Burton turned to Ludlow. "Had they taken many premiums?"
"No; the premiums had been bestowed on the crazy quilts and the medley
pictures--what extraordinarily idiotic inventions!--and Miss Saunders
was tearing down her sketches in the next section. One of them slipped
through on the floor, and they came round after it to where I was."
"And so you got acquainted with Mrs. Saunders?" said Mrs. Burton.
"No. But I got intimate," said Ludlow. "I sympathized with her, and she
advised with me about her daughter's art-education."
"What did you advise her to do?" asked Burton.

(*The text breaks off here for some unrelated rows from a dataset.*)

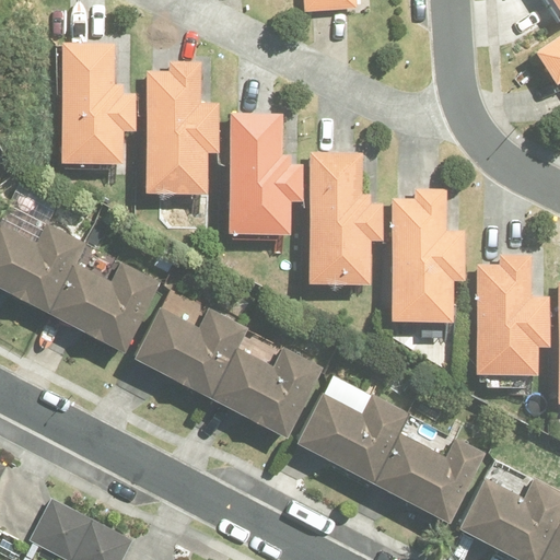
[(357,0),(303,0),(305,9),(358,6),(357,0)]
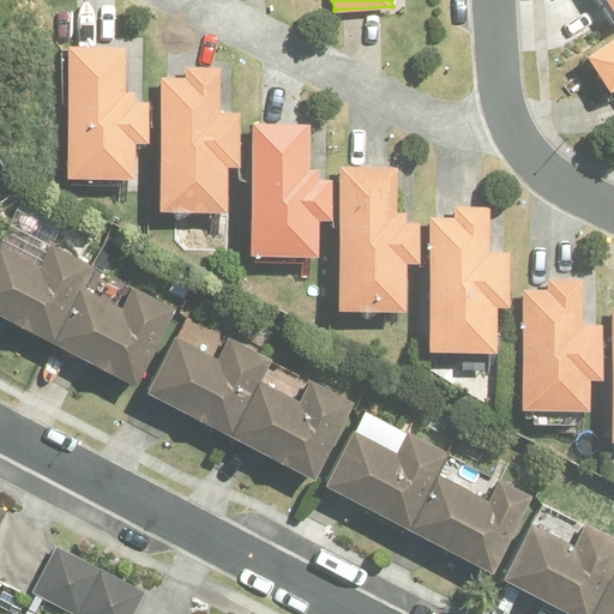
[(613,0),(600,0),(612,19),(613,17),(613,0)]
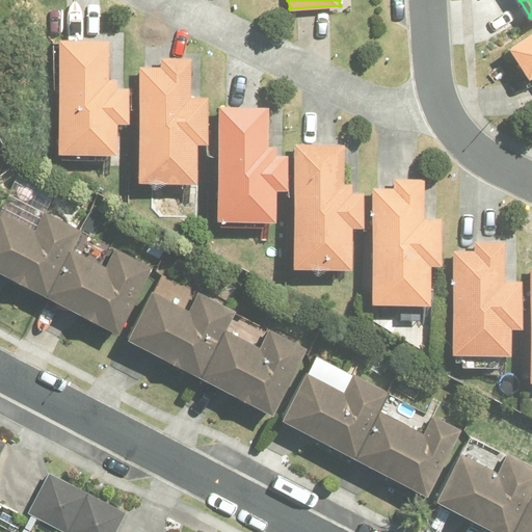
[(531,29),(507,46),(528,76),(531,75),(531,29)]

"Not to have her art-educated."
"Why, don't you think she has talent?" Mrs. Burton demanded, with a
touch of resentment.
"Oh, yes. She has beauty, too. Nothing is commoner than the talent and
beauty of American girls. But they'd better trust to their beauty."

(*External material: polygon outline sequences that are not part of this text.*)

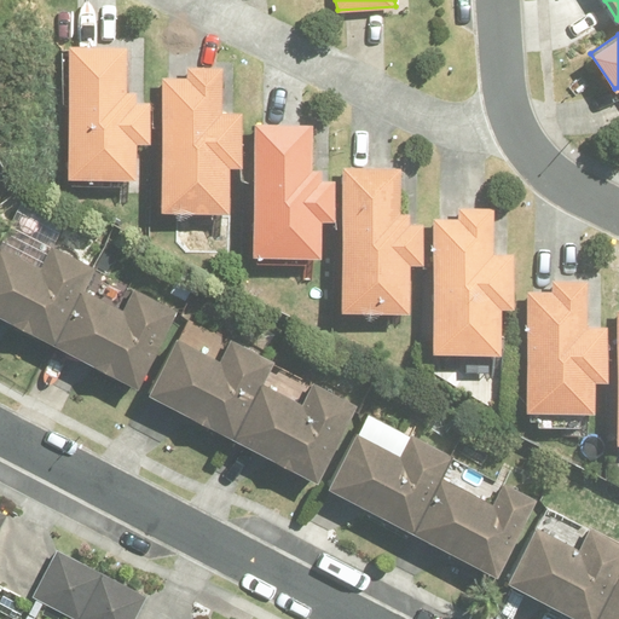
[(69,45),(65,177),(136,179),(137,139),(150,140),(151,100),(136,99),(137,91),(127,91),(128,46),(69,45)]
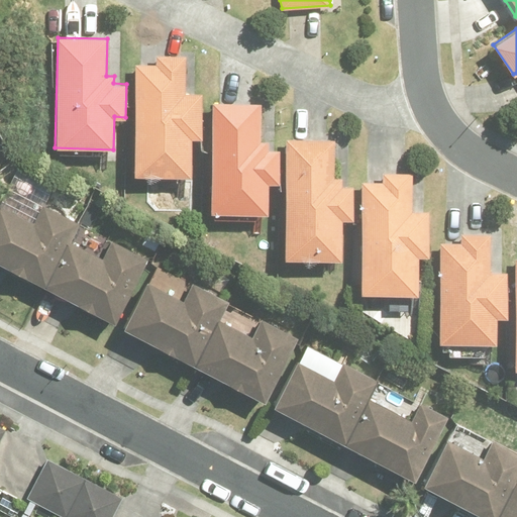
[(135,65),(132,175),(190,177),(191,136),(201,136),(201,92),(184,92),(185,56),(157,55),(157,65),(135,65)]
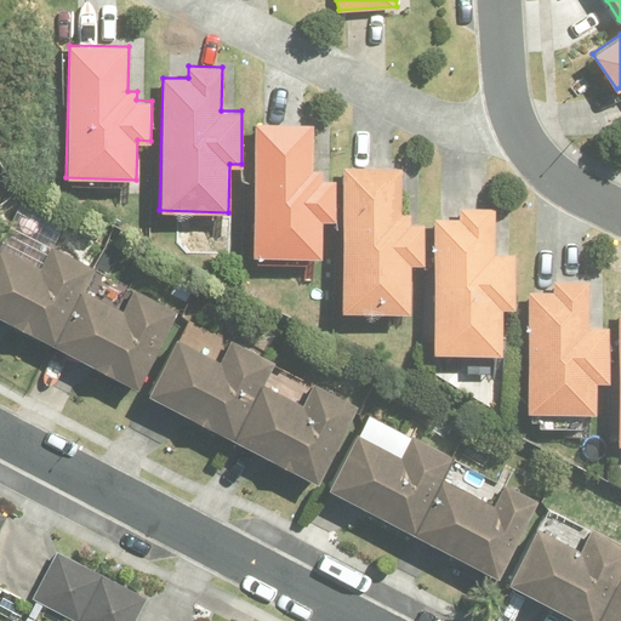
[(313,169),(314,125),(255,124),(250,255),(320,257),(322,218),(336,218),(337,177),(323,177),(323,169),(313,169)]
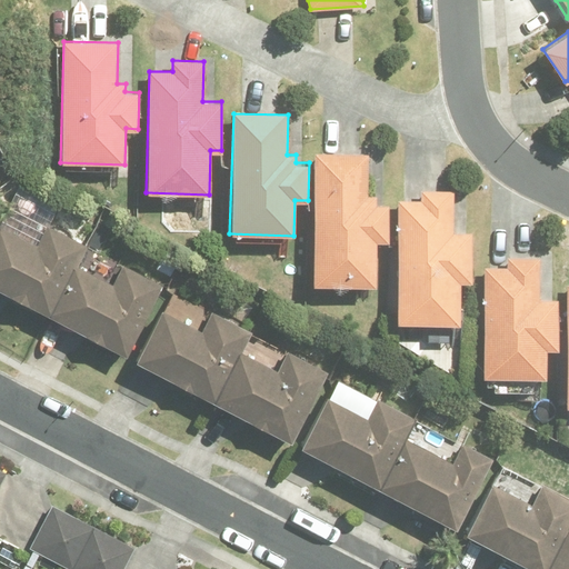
[(367,195),(368,156),(315,155),(312,285),(376,286),(377,240),(389,240),(390,205),(375,205),(375,195),(367,195)]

"I don't think so," said Mrs. Burton, with spirit.
"You can see how she's advised Mrs. Saunders," said Burton, winking the
eye next Ludlow.
"Well, you mustn't be vexed with me, Mrs. Burton," Ludlow replied to
her. "I don't think she'll take my advice, especially as I put it in
the form of warning. I told her how hard the girl would have to work:
but I don't think she quite understood. I told her she had talent, too;
and she did understand that; there was something uncommon in the
child's work; something--different. Who _are_ they, Mrs. Burton?"
"_Isn't_ there!" cried Mrs. Burton. "I'm glad you told the poor thing
that. I thought they'd take the premium. I was going to tell you about
her daughter. Mrs. Saunders must have been awfully disappointed."
"She didn't seem to suffer much," Ludlow suggested.
"No," Mrs. Burton admitted, "she doesn't suffer much about anything. If
she did she would have been dead long ago. First, her husband blown up
by his saw-mill boiler, and then one son killed in a railroad accident,
and another taken down with pneumonia almost the same day! And she goes
on, smiling in the face of death----"
"And looking out that he doesn't see how many teeth she's lost," Burton
prompted.
Ludlow laughed at the accuracy of the touch.
Mrs. Burton retorted, "Why shouldn't she? Her good looks and her good
nature are about all she has left in the world, except this daughter."
"Are they very poor?" asked Ludlow, gently.
"Oh, nobody's _very_ poor in Pymantoning," said Mrs. Burton. "And Mrs.
Saunders has her business,--when she's a mind to work at it."